Cuts to benefits and bump in worker and taxpayer contributions part of PERA reform proposal
Details need to be worked out, Democrats say, but they are committed to addressing financial woes of PERA pension
Public workers would be required to pay a little more toward their retirement as part of a long-awaited reform package unveiled by lawmakers on Wednesday aimed at putting the state’s public employee pension plan on a more sustainable path.
The proposed changes to the Public Employees’ Retirement Association, or PERA, pension would cut benefits for retirees and increase contributions from workers and employers. The proposal is part of a larger effort at the state Capitol this year to reform the pension that serves about 585,000 members—including teachers, city workers and state employees.
The pension plan has a $32 billion to $50 billion unfunded liability, which means PERA currently does not have enough money to pay out current and future benefits to all its members. And in the event of another economic downturn, PERA could be unable to pay benefits to retirees. The reason for this dilemma, PERA says, is that members are living longer than anticipated and the expected rate of return on pension investments was recently adjusted down, resulting in less money for the fund.
The bill has bipartisan sponsorship from Sen. Jack Tate, R-Centennial and House Majority Leader KC Becker, D-Boulder, and borrows many ideas from the Hickenlooper administration’s proposed budget and the PERA Board of Trustees proposal released last September.
But despite a bipartisan commitment, both parties will raise concerns as the bill is debated in coming weeks.
For Democrats, they are already opposed to a provision that expands an option for public employees to enroll in a 401(k)-style defined-contribution plan, which is currently only offered to state employees. This is a key concession that more conservative Republicans have repeatedly called for as part of any reform package.
“When people have a choice, we believe there is a higher level of satisfaction,” Tate told reporters at the Capitol on Wednesday.
Democrats, however, want to safeguard the defined-benefit plan as a perk to being a public employee, especially for teachers during a time of shortfalls in public education funding. They also say it does little to address the issue of the unfunded liability.

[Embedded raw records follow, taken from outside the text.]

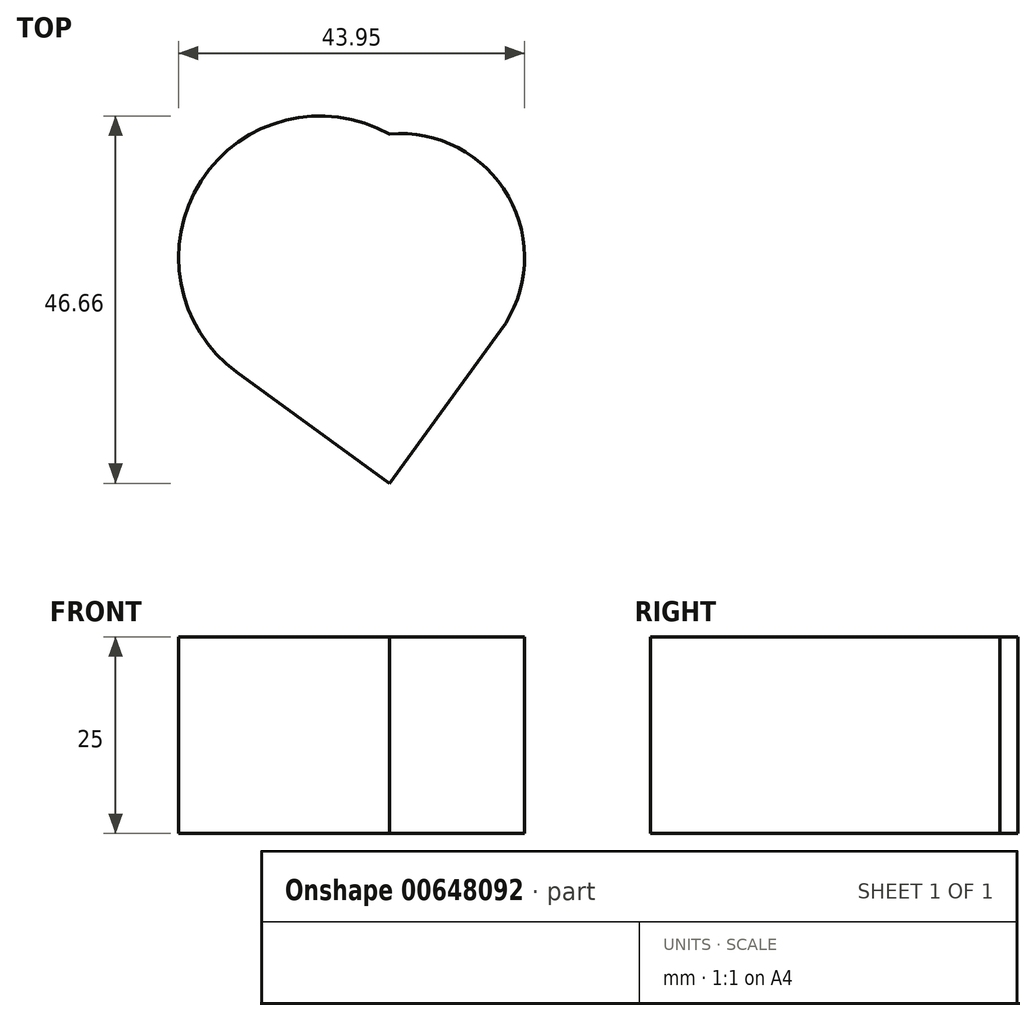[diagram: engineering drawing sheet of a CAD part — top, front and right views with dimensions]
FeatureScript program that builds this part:
annotation { "Feature Type Name" : "Feature", "Feature Type Description" : "" }
export const myFeature = defineFeature(function(context is Context, id is Id, definition is map)
    precondition{}
    {
        {
            var Q0;
            Q0=qCreatedBy(makeId("Top.planeOp"),FACE);
            var sketch = newSketch(context, id + "F0", { "sketchPlane" : qUnion([Q0])});
            skLineSegment(sketch, "E0", {"start": v(0, 0) * mm, "end": v(-19.4, 14.12) * mm});
            skLineSegment(sketch, "E1", {"start": v(0, 0) * mm, "end": v(14.12, 19.4) * mm});
            skArc(sketch, "E2", {"start": v(0, 44.36) * mm, "mid": v(-23.96, 38.39) * mm, "end": v(-19.4, 14.12) * mm});
            skArc(sketch, "E3", {"start": v(14.12, 19.4) * mm, "mid": v(15.1, 36.43) * mm, "end": v(0, 44.36) * mm});
            skSolve(sketch);
        }
        {
            var Q0;
            Q0=makeQuery(id+"F0.imprint","IMPRINT",FACE,{"disambiguationData":[TD([[makeQuery(id+"F0.imprint","IMPRINT",EDGE,{"derivedFrom":sQuery(id+"F0.wireOp",EDGE,"E0")}),-1.0]])]});
            extrude(context, id + "F1", {"entities" : qUnion([Q0]), "depth" : 25 * mm, "offsetDistance" : 25 * mm});
        }
    });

Becker said this is a key area of disagreement among members of her caucus.
“They feel that it is the beginning of a deterioration of the defined-benefit plan,” Becker said. “The defined-benefit provides the most secure retirement. No one wants to see the erosion of that.”
Currently, PERA says it would take 78 years to pay off the unfunded liability for the school division and 58 years for the state division. Lawmakers want to move the amortization period to 30 years.
To do this, the bill proposes reducing the cost of living adjustment, or COLA, on retirees’ benefits from the current 2 percent to zero for the next two years. In 2020, it would then go up to 1.25, and could ratchet up or down depending on the financial health of the fund. The bill also increases the retirement age to 65 for most divisions for future and some current employees.
Over the next two years, the proposal asks workers to pitch in an extra three percent of their paycheck and for employers—or taxpayers—to contribute an additional two percent.
It will be difficult for Republicans to support a provision that spends tax money on the fix. But Tate said it is necessary to address the issue of the unfunded liability, which he estimated to be as high as $50 billion.
The bill includes a fail-safe measure that allows contributions and benefits to be adjusted up or down as the financial conditions of the fund change without legislative approval.
Kerrie Dallman, president of the Colorado Education Association, said in a statement she is concerned that weakening PERA benefits will only worsen the state’s teacher shortage.
“This is a critical time to deliver on the promise of teaching as a rewarding career, not weaken the ability of educators to live and work in the communities where they serve children,” Dallman said.
This document compares the differences between the bill and PERA’s proposal
“This legislation follows through on many of the recommendations from the PERA Board,” said Timothy M. O’Brien, chairman of the PERA Board of Trustees, in a statment. “The bill reflects the Board’s desire to preserve the Defined Benefit system, address PERA’s funding, and share the responsibility of cost among members, employers, and retirees.”
The co-sponsors on the bill are Sen. Kevin Priola, R-Henderson, Rep. Dan Pabon, D-Denver, and Sen. Cheri Jahn, I-Wheat Ridge.